RFK had by then developed a strong attachment to, and following among African-Americans, the disadvantaged, the poor. As a senator he had traveled in the Deep South to see conditions there for himself, and he had been powerfully moved by what he found.
Marian Edelman, whom I came to know somewhat later when I joined the board of the Children's Defense Fund, had first met him there, and told me about his reactions.
He found group after group of African-Americans living in extreme poverty, many with families of small children. Unconscious of others around him, he picked up children, some quite sick, cuddled them, tried to soothe those who were crying. He became deeply involved.

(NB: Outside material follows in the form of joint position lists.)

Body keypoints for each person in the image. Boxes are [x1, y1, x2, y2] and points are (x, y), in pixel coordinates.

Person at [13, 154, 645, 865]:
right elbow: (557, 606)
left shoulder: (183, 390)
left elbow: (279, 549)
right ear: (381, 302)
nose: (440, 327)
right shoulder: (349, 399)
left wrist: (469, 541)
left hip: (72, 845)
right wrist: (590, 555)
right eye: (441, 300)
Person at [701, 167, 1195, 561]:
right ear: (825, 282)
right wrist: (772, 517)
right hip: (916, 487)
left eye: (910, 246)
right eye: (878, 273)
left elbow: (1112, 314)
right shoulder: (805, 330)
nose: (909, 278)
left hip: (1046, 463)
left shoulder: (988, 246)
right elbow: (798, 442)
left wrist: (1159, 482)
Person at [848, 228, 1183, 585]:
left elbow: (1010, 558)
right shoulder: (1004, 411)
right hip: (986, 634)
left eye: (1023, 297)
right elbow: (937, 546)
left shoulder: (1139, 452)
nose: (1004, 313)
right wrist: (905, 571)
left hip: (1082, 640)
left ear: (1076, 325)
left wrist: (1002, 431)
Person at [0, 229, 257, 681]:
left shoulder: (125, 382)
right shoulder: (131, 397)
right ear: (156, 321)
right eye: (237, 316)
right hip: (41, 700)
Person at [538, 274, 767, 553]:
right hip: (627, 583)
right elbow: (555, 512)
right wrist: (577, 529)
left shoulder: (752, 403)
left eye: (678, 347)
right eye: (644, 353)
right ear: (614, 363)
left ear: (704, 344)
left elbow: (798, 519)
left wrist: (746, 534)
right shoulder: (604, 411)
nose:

That involvement stayed with him and strengthened as he moved through the presidential campaign. Many in his audiences sensed it and were drawn to him by it. His support gathered force.

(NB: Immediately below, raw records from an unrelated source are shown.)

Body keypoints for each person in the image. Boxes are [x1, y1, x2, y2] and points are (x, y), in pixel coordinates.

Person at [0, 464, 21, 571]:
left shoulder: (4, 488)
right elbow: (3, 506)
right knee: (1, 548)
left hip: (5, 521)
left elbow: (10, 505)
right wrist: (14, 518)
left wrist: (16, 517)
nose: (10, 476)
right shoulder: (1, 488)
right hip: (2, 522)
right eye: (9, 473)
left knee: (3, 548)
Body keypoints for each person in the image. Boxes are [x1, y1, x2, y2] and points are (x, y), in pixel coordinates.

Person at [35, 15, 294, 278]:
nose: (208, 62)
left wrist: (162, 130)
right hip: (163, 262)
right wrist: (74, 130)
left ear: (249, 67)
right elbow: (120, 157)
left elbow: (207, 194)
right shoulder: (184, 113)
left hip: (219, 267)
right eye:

He won primary after primary. After McCarthy's single victory, in Oregon, California became crucial. Mort Caplin — and many other friends of his — spent the final week of the campaign traveling around the state speaking for him.
On the Friday before the California primary, Bob Klayman delivered our tax reform proposal to Kennedy's Washington headquarters.
On the Sunday before the election, my wife Sally and I joined the Klaymans, the Elliotts and a few others to watch the only debate of the campaign on television. We waited nervously for the debate to begin. McCarthy was an excellent speaker and fast on his feet.
It turned out that Bob was faster.
On Tuesday, Bob won the election convincingly.
After a short but powerful victory speech at the Los Angeles Ambassador Hotel, he started out through the kitchen in the basement.
And the campaign ended.
A final image comes to me. My wife Sally and I sit by the entrance to Arlington National Cemetery in the soft gathering dusk of a June evening. Lights of approaching cars flicker, get brighter.
Black cars pass and enter.
Robert Kennedy's mortal remains disappear into the dark.
A graduate of Harvard and Michigan Law School, Thomas Troyer worked for the Justice Department as a trial attorney, often on special projects with Robert Kennedy, from 1962 to 1964. He transferred to the Treasury Department in 1964. In 1967, he became a partner in the Washington law firm of Caplin & Drysdale and represented the national Council on Foundations, Independent Sector and a variety of other philanthropic organizations and individuals. He retired in 2008. Troyer wrote this exclusively for the Tampa Bay Times.